"""
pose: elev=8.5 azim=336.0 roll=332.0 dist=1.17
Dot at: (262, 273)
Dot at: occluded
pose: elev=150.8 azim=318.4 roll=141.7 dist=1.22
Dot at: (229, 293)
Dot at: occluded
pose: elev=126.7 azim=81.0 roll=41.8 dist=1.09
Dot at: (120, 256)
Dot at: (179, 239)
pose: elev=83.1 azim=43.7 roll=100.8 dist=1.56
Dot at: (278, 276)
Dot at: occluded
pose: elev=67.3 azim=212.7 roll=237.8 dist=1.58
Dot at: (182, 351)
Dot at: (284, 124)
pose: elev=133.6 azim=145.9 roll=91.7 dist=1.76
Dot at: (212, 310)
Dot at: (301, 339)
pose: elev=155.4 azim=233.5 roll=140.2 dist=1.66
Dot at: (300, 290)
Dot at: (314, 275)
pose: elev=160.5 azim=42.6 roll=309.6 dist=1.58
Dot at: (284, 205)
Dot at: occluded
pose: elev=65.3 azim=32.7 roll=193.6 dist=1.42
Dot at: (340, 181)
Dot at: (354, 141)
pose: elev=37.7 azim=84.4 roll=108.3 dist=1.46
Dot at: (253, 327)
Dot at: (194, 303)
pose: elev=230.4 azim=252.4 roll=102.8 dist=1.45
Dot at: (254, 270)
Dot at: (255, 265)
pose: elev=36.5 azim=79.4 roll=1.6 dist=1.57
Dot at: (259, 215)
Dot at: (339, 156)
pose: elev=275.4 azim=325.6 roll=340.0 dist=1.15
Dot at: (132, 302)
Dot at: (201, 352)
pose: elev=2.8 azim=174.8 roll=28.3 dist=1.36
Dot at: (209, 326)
"""
EXERCISE
Turn every line of the records above into a JSON list of strings, one string per line, leaving out any blank lines.

FULL SOLUTION
[
  "pose: elev=8.5 azim=336.0 roll=332.0 dist=1.17",
  "Dot at: (262, 273)",
  "Dot at: occluded",
  "pose: elev=150.8 azim=318.4 roll=141.7 dist=1.22",
  "Dot at: (229, 293)",
  "Dot at: occluded",
  "pose: elev=126.7 azim=81.0 roll=41.8 dist=1.09",
  "Dot at: (120, 256)",
  "Dot at: (179, 239)",
  "pose: elev=83.1 azim=43.7 roll=100.8 dist=1.56",
  "Dot at: (278, 276)",
  "Dot at: occluded",
  "pose: elev=67.3 azim=212.7 roll=237.8 dist=1.58",
  "Dot at: (182, 351)",
  "Dot at: (284, 124)",
  "pose: elev=133.6 azim=145.9 roll=91.7 dist=1.76",
  "Dot at: (212, 310)",
  "Dot at: (301, 339)",
  "pose: elev=155.4 azim=233.5 roll=140.2 dist=1.66",
  "Dot at: (300, 290)",
  "Dot at: (314, 275)",
  "pose: elev=160.5 azim=42.6 roll=309.6 dist=1.58",
  "Dot at: (284, 205)",
  "Dot at: occluded",
  "pose: elev=65.3 azim=32.7 roll=193.6 dist=1.42",
  "Dot at: (340, 181)",
  "Dot at: (354, 141)",
  "pose: elev=37.7 azim=84.4 roll=108.3 dist=1.46",
  "Dot at: (253, 327)",
  "Dot at: (194, 303)",
  "pose: elev=230.4 azim=252.4 roll=102.8 dist=1.45",
  "Dot at: (254, 270)",
  "Dot at: (255, 265)",
  "pose: elev=36.5 azim=79.4 roll=1.6 dist=1.57",
  "Dot at: (259, 215)",
  "Dot at: (339, 156)",
  "pose: elev=275.4 azim=325.6 roll=340.0 dist=1.15",
  "Dot at: (132, 302)",
  "Dot at: (201, 352)",
  "pose: elev=2.8 azim=174.8 roll=28.3 dist=1.36",
  "Dot at: (209, 326)"
]